Ontario leaders are not going to let a resolution stand in their way, and good for them. A commission resolution that the airport can't be sold or transferred means nothing, really.

Here's the crux of the matter. Los Angeles doesn't much care about ONT, and there's no good reason for that city to run this facility, one of the Inland Empire's top assets. In the mid-1960s it might have been sound logic to hand over control to L.A., but the Inland Empire is no longer the backwater it was then. Cities around here are better run than L.A. in most cases, and there's plenty of local leadership capable of overseeing ONT's operations in some sort of joint authority to be set up for the purpose.

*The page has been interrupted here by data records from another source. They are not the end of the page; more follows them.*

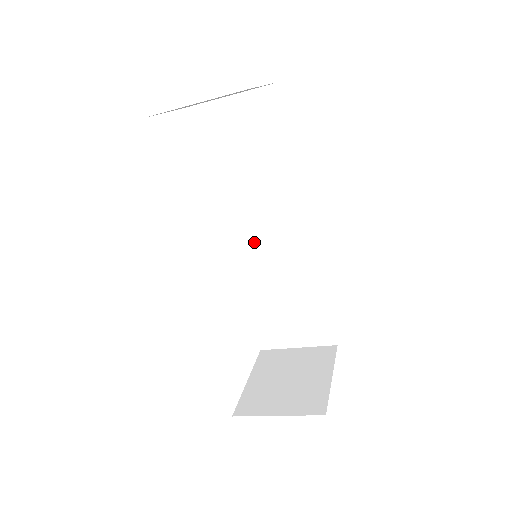
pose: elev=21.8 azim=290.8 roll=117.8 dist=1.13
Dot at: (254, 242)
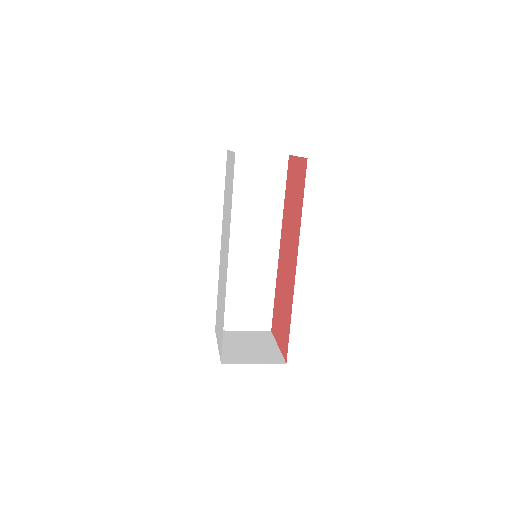
Dot at: (239, 249)
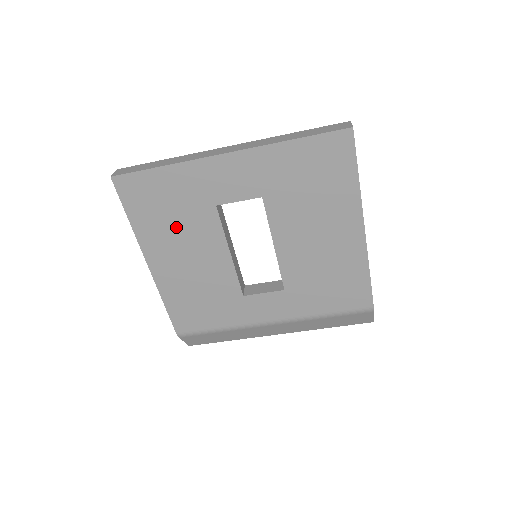
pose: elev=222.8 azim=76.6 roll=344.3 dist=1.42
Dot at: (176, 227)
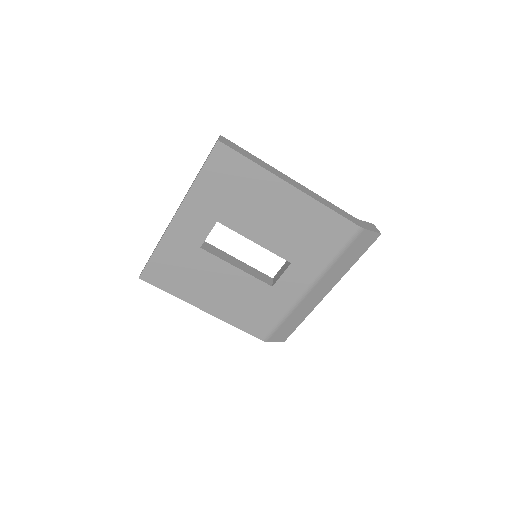
Dot at: (194, 277)
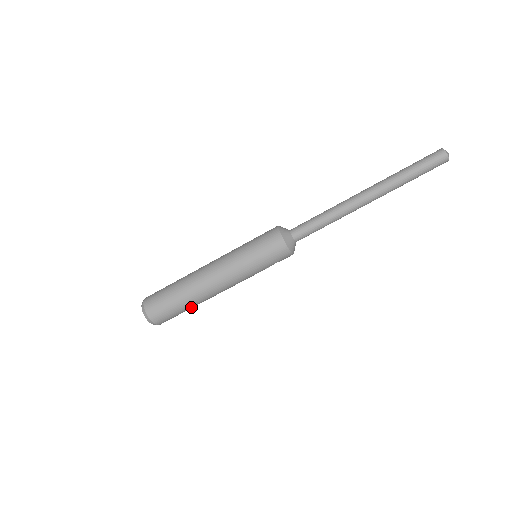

L.A. Mayor Antonio Villaraigosa talked a good game of air travel regionalization a few years ago - perhaps mostly to get around opponents of LAX expansion - but LAWA never walked that talk. LAWA did not make any effort to bring down the sky-high costs of flying out of ONT until Ontario hammered away at it. LAWA commissioned reports on boosting traffic at ONT, but did nothing substantial with the results.

ONT traffic has taken a nosedive - as LAX traffic is climbing - and no wonder.

Now, L.A. Councilmen Dennis Zine and Bill Rosenthal are getting the picture. "This may be an appropriate time to discuss the growing support for the transfer of Ontario airport to the city of Ontario," their motion stated. Exactly right. They want to know - after Lindsay belittled Ontario's offer of $50 million to effect a transfer - what ONT's fair market value is. The report would evaluate the airport's assets, liabilities and the possibility of Ontario assuming LAWA bond and debt obligations for ONT.

Good for them. That's the right step to set up the next round in this bout.